RogerDearnaley comments on A Nonconstructive Existence Proof of Aligned Superintelligence

RogerDearnaley 17 Sep 2024 22:29 UTC
10 points
0
The pessimizing over Knightian uncertainty is a graduated way of telling the model to basically “tend to stay inside the training distribution”. Adjusting its strength enough to overcome the Look-Elsewhere Effect means we estimate how many bits of optimization pressure we’re applying and then do the pessimizing harder depending on that number of bits, which, yes, is vastly higher for all possible states of matter occupying an 8 cubic meter volume than for a 20-way search (the former is going to be a rather large multiple of Avagadro’s number of bits, the latter is just over 4 bits). So we have to stay inside what we believe we know a great deal harder in the former case. In other words, the point you’re raising is already addressed, in a quantified way, by the approach I’m outlining. Indeed on some level the main point of my suggestion is that there is a quantified and theoretically motivated way of dealing with exactly this problem. The handwaving above is a just a very brief summary, accompanied by a link to a much more detailed post containing and explaining the details with a good deal less handwaving.

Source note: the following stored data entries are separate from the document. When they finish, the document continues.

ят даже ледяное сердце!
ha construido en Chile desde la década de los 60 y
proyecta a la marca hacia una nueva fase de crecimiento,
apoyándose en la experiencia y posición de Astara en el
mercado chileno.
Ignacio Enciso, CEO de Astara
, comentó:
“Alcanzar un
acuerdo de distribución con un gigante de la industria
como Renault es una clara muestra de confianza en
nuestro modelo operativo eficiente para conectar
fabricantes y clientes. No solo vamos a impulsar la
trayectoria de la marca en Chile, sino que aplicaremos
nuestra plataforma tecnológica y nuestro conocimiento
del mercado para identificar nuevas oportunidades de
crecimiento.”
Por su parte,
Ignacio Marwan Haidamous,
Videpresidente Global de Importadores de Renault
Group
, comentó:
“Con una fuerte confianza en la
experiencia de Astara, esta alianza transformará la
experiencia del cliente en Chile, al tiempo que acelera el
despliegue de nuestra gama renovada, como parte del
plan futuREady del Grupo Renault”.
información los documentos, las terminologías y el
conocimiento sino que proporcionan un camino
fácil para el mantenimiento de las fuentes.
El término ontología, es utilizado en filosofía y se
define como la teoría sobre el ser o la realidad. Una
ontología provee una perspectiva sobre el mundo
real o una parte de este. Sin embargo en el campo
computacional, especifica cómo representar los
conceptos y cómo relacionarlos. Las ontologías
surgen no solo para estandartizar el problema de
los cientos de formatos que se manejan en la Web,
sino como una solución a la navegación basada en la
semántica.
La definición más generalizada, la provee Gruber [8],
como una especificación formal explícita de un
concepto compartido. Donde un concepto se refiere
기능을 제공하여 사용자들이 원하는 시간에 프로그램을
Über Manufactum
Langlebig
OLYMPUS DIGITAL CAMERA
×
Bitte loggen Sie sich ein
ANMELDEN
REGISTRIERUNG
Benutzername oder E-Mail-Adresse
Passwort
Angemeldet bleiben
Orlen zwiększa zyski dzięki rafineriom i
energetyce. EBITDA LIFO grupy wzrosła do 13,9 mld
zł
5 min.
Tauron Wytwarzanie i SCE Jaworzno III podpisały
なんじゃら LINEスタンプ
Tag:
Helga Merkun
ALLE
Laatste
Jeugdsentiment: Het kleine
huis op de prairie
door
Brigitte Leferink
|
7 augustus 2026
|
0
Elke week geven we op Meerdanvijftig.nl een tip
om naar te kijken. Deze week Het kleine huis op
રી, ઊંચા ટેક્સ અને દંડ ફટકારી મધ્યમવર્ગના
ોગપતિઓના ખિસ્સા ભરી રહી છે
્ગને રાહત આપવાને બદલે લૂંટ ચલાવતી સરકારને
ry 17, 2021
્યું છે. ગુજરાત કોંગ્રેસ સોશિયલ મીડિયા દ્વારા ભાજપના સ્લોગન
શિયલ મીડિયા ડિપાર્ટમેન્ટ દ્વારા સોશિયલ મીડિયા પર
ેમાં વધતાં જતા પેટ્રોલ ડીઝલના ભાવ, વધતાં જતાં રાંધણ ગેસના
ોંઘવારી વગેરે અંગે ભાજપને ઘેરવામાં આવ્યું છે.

Trying to explain this piecemeal in a comments section isn’t very efficient: I suggest you go read Approximately Bayesian Reasoning: Knightian Uncertainty, Goodhart, and the Look-Elsewhere Effect for my best attempt at a detailed exposition of this part of the suggestion. If you still have criticisms or concerns after reading that, then I’d love to discuss them there.
- Roko 19 Sep 2024 9:39 UTC
  2 points
  0
  Parent
  ok that’s a fair point, I’ll take a look but I am still skeptical about being able to do this in practice because in practice the universe is messy.
  
  e.g. if you’re looking for an optimal practical babysitter and you really do start a search over all possible combinations of matter that fit inside a 2x2x2 cube and start futzing with the results of that search I think it will go wrong.
  
  But if you adopt some constructive approach with some empirically grounded heuristics I expect it will work much better. E.g. start with a human. Exclude all males (sorry bros!). Exclude based on certain other demographics which I will not mention on LW. Exclude based on nationality. Do interviews. Do drug tests. Etc.
  
  Your set of states of a 2x2x2 cube of matter will contain all kinds of things that are bad in ways you don’t understand.